Nas minhas andanças de camelô literário tenho conhecido pessoalmente alguns escritores, sob o álibi das mesas-redondas de feiras do livro e eventos culturais. É um contato que prezo muito, especialmente por ter passado a vida longe do eixo Rio-São Paulo. Tanto pior se somos curitibanos, com a maldita fama de distantes e arredios. Nos meus anos de formação, esmagado pela estranha timidez deste, digamos, extrovertido que vos fala, sempre me faltou a necessária cara de pau para tomar a iniciativa de bater na porta dos colegas com um livro na mão.
Lembro de um momento de epifania que me marcou para sempre. Em 1989, com o romance Juliano Pavollini recém-lançado, me enchi de coragem, saí de casa e andei as quatro quadras que ainda hoje me separam da célebre esquina da Ubaldino onde vive o Vampiro de Curitiba. Queria entregar um exemplar autografado a Dalton Trevisan, com quem, por acaso, conversei apenas três ou quatro vezes na vida, nunca além de dois minutos por encontro. A casa, como sempre, estava mais que fechada, lacrada uma janela emparedada, outras cerradas com venezianas e cortinas, e diante da velha grade do portão a breve varanda tinha um ar igualmente abandonado, folhas secas no chão. O céu era cinza. Sem campainha visível, bati palmas, uma, duas, três vezes. Silêncio.
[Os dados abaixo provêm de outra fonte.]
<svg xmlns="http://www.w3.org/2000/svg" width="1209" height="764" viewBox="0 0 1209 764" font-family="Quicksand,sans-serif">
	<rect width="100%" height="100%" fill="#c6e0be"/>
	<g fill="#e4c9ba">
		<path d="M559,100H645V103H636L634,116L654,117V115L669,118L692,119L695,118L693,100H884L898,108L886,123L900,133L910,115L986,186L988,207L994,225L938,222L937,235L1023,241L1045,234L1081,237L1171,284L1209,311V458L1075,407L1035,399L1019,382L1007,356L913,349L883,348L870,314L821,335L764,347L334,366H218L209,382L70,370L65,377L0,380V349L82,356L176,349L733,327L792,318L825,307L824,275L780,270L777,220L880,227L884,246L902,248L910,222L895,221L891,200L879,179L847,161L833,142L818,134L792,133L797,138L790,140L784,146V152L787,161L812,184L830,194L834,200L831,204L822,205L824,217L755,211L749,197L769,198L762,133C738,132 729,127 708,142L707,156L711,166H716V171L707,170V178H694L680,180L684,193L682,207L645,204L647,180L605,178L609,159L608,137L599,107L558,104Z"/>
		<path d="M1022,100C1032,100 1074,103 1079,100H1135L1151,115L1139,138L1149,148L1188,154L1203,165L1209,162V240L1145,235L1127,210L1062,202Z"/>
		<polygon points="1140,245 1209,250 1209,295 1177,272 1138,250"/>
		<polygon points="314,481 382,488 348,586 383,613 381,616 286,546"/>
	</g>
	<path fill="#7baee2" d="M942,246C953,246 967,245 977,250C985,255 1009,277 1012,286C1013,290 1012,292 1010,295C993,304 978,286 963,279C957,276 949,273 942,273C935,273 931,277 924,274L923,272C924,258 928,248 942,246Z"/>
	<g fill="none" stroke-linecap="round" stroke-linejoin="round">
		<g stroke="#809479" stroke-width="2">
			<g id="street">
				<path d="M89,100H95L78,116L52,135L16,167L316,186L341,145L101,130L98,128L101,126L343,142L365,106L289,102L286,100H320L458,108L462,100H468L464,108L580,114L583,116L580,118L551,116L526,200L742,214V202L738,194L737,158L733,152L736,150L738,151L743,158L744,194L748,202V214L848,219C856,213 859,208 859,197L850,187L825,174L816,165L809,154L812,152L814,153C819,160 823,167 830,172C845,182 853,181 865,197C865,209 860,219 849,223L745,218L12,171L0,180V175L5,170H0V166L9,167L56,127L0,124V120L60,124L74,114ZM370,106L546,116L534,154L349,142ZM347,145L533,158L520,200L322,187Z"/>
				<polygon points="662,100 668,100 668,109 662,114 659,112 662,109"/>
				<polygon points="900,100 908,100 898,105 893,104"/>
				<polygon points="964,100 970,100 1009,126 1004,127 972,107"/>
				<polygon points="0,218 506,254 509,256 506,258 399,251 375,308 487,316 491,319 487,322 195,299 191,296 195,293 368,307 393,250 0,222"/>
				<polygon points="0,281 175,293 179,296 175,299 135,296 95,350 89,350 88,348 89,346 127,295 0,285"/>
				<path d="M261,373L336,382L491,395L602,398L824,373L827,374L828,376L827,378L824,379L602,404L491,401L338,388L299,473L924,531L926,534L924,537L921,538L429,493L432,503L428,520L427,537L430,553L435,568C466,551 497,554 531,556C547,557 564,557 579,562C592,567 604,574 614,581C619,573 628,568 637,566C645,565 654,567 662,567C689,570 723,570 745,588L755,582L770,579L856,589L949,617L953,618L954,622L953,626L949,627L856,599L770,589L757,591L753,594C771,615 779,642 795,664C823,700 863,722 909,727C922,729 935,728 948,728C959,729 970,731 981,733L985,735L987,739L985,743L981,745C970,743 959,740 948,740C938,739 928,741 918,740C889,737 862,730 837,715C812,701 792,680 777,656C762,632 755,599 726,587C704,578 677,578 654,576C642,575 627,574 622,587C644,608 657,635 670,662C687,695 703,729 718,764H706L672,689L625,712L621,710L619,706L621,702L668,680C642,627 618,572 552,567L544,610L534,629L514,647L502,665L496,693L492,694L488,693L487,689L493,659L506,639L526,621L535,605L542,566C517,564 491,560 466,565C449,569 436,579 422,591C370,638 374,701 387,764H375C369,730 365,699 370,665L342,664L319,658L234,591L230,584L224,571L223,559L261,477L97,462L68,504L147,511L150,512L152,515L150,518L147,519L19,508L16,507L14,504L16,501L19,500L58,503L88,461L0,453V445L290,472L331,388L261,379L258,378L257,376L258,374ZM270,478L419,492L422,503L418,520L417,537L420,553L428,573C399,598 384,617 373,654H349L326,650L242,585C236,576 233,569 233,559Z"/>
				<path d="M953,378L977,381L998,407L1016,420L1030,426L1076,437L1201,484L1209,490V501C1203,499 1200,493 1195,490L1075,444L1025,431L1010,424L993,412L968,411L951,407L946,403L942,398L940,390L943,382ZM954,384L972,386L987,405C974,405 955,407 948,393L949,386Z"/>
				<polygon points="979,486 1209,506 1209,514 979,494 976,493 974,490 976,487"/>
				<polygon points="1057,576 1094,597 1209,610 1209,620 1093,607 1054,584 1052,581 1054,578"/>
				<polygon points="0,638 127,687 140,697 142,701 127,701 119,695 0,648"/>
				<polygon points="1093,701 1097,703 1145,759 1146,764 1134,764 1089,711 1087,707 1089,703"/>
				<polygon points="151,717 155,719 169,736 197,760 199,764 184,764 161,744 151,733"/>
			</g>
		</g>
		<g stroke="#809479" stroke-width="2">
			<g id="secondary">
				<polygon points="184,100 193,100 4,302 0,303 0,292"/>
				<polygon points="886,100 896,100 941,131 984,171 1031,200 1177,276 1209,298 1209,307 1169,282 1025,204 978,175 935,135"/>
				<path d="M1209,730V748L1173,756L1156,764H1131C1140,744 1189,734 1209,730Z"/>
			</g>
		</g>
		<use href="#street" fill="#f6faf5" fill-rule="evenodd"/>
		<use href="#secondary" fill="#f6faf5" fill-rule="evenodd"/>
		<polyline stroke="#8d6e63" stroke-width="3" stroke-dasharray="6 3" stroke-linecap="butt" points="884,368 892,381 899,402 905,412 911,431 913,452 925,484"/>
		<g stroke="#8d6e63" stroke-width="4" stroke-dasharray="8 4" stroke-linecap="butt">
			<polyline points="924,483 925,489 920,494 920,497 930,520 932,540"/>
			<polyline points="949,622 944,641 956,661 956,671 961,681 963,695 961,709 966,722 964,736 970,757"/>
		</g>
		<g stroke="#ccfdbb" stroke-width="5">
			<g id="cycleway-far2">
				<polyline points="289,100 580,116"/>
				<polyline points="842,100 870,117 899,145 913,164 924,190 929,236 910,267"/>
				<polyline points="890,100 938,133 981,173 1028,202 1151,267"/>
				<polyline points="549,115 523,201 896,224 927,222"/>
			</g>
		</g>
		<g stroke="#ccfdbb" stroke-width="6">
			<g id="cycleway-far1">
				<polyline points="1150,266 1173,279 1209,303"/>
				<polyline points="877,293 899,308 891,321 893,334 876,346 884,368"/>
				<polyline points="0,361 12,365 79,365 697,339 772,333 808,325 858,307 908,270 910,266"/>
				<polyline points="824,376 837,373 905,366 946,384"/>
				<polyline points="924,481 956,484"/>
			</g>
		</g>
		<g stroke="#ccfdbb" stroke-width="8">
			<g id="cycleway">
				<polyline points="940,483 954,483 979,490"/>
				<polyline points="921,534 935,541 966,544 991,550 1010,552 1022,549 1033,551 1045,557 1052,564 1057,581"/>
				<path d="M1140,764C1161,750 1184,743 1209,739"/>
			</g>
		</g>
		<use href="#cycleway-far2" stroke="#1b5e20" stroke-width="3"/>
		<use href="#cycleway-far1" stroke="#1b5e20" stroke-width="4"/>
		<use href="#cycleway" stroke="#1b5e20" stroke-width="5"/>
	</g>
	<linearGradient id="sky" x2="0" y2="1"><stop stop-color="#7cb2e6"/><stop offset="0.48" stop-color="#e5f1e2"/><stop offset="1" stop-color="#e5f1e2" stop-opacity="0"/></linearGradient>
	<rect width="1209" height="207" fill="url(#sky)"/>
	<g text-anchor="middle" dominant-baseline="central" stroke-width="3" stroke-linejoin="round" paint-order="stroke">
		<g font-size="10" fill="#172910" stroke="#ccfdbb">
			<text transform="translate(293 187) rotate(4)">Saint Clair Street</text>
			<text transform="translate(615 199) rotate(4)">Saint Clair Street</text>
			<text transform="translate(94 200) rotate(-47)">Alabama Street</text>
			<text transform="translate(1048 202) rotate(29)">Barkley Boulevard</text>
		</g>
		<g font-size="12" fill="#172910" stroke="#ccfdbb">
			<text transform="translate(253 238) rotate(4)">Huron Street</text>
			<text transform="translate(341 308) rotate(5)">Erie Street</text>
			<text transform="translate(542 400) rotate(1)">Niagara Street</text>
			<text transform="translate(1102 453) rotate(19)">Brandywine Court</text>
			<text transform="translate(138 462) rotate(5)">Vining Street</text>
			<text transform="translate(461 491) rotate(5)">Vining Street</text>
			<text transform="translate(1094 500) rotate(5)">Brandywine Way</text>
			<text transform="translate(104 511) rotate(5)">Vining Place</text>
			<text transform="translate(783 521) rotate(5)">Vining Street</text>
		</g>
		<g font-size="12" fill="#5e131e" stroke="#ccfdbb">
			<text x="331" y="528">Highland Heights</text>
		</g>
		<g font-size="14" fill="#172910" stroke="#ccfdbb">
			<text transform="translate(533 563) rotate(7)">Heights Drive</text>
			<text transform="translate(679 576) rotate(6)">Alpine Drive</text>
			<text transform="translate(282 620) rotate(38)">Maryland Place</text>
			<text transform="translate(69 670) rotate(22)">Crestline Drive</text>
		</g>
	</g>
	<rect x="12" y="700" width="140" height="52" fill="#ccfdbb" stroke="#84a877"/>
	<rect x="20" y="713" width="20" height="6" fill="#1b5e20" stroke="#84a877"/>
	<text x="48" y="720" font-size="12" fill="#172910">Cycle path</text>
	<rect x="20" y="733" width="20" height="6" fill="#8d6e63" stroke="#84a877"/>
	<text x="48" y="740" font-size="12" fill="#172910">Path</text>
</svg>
Pensei em arremessar pelo vão da grade o envelope com a minha oferta, deixando-o no chão diante da porta. De madrugada, certamente ela se abriria com um rangido enferrujado e um braço magro recolheria rapidamente o objeto. Súbito, o sentimento epifânico: com um calor de vergonha queimando o rosto, me perguntei: Afinal, o que eu estou fazendo aqui, ridículo, com esse livro na mão? Sem olhar para trás, voltei para casa, e minha decisão tornou-se uma espécie de norte, que, oculto no último estrato da alma, é uma marca da cidade: deixar os outros em paz, e, sem ser convidado, nunca aporrinhar ninguém.
É incrível, mas, em pessoa, escritores são apenas pessoas, se me permitem a tautologia. A eventual convivência se dá menos por avaliações estéticas e mais por simpatia e afinidades de temperamento, como acontece com todo mundo. Conversam mais pela escolha da cerveja que pela paixão por Musil. Assim, linha a linha, mantemos com os escritores que admiramos muito mais conversas imaginárias do que reais narradores, os que de fato falam no texto, não ocupam lugar no espaço. São seres misteriosamente imateriais.
Lembrei dessa anedota pessoal ao sentir que gostaria de ter conhecido João Ubaldo Ribeiro. Jamais o encontrei, mas, lendo sua obra, tenho a impressão recorrente de que havia trocado com ele conversas imaginárias, discutido o Brasil, a literatura e a vida. Seu Viva o povo brasileiro é o último grande romance brasileiro do século 20, fechando um ciclo em que a nossa literatura queria conversar com o país e ainda lutava por entendê-lo.